To further confuse the issue, the Third and Fourth district courts have differing rulings that the Supreme Court has decided not to hear.

In a pair of Pennsylvania cases, an appeals court upheld the right of two students to create fake MySpace profiles ridiculing their principals. Justin Layshock created a profile mocking Hickory High School principal Eric Trosch in 2005.

an eighth-grade student at Blue Mountain Middle School created a fake profile in 2007 for her principal, James McGonigle. [...] The profile claimed McGonigle liked to have sex in his office and hit on students and parents. [...] The mother, Terry Snyder, sued on her daughter’s behalf, claiming the punishment violated the First Amendment. In June 2011, the Third Circuit agreed.
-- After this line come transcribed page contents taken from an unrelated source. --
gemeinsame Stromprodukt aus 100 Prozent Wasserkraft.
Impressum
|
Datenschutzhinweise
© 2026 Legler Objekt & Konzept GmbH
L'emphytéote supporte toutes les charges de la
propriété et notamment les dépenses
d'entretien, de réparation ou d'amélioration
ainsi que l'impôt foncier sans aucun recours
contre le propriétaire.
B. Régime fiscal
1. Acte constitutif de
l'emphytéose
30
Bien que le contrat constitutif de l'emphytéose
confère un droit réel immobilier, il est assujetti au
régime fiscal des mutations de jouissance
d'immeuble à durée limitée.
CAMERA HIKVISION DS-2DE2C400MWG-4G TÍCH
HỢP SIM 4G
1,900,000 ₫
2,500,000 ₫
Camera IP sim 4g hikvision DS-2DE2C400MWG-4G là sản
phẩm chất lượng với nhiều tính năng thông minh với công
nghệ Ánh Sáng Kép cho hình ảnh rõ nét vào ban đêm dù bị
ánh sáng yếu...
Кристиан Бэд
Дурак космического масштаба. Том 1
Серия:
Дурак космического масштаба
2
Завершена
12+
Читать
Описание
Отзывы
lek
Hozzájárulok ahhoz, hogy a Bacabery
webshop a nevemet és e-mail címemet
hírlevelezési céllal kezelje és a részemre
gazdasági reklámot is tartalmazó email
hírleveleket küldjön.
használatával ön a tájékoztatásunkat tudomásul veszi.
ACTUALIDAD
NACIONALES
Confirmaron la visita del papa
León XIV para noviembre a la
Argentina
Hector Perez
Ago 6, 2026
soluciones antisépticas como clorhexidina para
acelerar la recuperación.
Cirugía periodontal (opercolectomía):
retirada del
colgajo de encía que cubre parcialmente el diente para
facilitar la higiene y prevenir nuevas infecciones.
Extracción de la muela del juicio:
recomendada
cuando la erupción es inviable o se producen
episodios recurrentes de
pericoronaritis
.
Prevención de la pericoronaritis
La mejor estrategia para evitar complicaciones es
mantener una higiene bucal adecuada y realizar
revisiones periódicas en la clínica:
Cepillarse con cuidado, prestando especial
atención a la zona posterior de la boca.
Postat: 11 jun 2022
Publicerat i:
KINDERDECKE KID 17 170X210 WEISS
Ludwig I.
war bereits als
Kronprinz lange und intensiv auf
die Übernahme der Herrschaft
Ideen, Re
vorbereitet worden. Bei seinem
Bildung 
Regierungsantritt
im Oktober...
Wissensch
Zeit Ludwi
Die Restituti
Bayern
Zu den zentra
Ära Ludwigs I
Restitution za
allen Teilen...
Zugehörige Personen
The above cases seems in direct conflict with thus ruling:

Kara Kowalski, then a senior at Musselman High School in West Virginia, who created a group on MySpace in 2005. The was called “S.A.S.H.” and featured the tagline “No No Herpes, We don’t want no herpes.” Kowalski claims the group is an acronym for “Students Against Sluts Herpes,” and was designed to bring awareness to sexually transmitted diseases. Others believe it stood for “Students Against Shay’s Herpes,” referring to “Shay N.” – a fellow student at Musselman.

Kowalski ultimately received a five-day, out-of-school suspension, [...] Kowalski sued, claiming the discipline violated her right to free speech, but in July 2011 the 4th U.S. Circuit Court of Appeals upheld the punishment.